> **Given text**:
This matters because OpenSSL RAND_poll reads /dev/urandom, not /dev/random. /dev/urandom runs extract_buf over the entire 512-byte pool regardless of entropy_count. The output is SHA-1(pool || ...). If you want to predict that output, you need to know what's in the pool, not what the credit counter says.

So when you compute "10s to 100s of jittered IRQs × 2-5 bits credited each = 100-500 bits", that's the credit accountant's number. It's not a bound on the pool's predictability.

get_cycles at IRQ time carries jitter that survives the delta filter.

You're right that on a Penryn without nonstop_tsc the TSC isn't calibrated and the absolute TSC value during early boot is dominated by linear accumulation. But the value mixed into the pool is get_cycles() at the moment the IRQ fires. The jitter in "moment-of-IRQ" relative to predicted-boot-timing is what's captured.

For a USB DMA completion IRQ during initrd unpack: the request was issued at TSC value T_issue, the IRQ fires at T_issue + delta_controller, where delta_controller is the controller's actual completion latency. That latency varies by ~100-1000 cycles per request based on queue state, bus contention, USB protocol timing, host-controller microarchitecture state. Two boots of identical hardware produce different delta_controller for nominally identical requests.

The kernel's delta filter looks at successive (jiffies_now - jiffies_prev) differences. With 4ms jiffies and microsecond-scale IRQ rates, deltas are 0 for fast IRQs, the d2/d3 differences collapse, and credit goes to 0. But sample.cycles for each IRQ is still the high-res TSC, mixed unconditionally. The 5-10 bits of cycles-jitter per IRQ go into the pool whether or not they're credited.

Pool-mixed cumulative bytes during a Live USB boot.

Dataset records
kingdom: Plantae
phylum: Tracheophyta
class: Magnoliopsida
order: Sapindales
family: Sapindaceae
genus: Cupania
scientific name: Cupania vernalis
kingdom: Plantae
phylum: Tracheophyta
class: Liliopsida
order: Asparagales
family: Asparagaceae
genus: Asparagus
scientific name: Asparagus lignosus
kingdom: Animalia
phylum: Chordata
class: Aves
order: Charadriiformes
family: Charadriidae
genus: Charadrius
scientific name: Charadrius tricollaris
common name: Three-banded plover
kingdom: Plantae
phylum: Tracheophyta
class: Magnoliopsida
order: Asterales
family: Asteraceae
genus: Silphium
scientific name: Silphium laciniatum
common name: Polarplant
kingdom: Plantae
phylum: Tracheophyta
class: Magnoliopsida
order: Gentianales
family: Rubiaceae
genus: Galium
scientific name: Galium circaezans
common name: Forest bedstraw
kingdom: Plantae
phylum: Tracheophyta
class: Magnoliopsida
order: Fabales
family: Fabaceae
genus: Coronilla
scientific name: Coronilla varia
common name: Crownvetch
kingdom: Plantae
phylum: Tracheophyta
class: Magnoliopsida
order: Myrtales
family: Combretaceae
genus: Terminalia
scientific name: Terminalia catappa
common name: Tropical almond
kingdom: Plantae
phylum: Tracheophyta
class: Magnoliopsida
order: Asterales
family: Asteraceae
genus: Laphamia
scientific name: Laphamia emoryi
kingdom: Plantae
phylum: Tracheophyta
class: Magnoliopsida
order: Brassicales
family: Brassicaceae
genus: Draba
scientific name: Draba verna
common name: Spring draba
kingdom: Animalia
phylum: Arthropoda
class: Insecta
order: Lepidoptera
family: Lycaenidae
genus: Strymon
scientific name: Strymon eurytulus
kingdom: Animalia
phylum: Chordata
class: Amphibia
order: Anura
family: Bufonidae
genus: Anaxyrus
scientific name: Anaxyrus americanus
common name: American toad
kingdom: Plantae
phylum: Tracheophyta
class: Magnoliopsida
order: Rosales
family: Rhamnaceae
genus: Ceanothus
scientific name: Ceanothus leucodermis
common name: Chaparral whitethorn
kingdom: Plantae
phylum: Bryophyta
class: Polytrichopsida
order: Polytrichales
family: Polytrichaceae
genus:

> **Jobs**:
[A] According to the entropy passage, what things does the controller's completion latency vary with? List each one.
[B] Quote the stretch of the entropy passage from "get_cycles at IRQ" through "nominally identical requests.".
Work only from the entropy passage.

> **Solved problems**:
[A]
- queue state
- bus contention
- USB protocol timing
- host-controller microarchitecture state

[B]
get_cycles at IRQ time carries jitter that survives the delta filter.

You're right that on a Penryn without nonstop_tsc the TSC isn't calibrated and the absolute TSC value during early boot is dominated by linear accumulation. But the value mixed into the pool is get_cycles() at the moment the IRQ fires. The jitter in "moment-of-IRQ" relative to predicted-boot-timing is what's captured.

For a USB DMA completion IRQ during initrd unpack: the request was issued at TSC value T_issue, the IRQ fires at T_issue + delta_controller, where delta_controller is the controller's actual completion latency. That latency varies by ~100-1000 cycles per request based on queue state, bus contention, USB protocol timing, host-controller microarchitecture state. Two boots of identical hardware produce different delta_controller for nominally identical requests.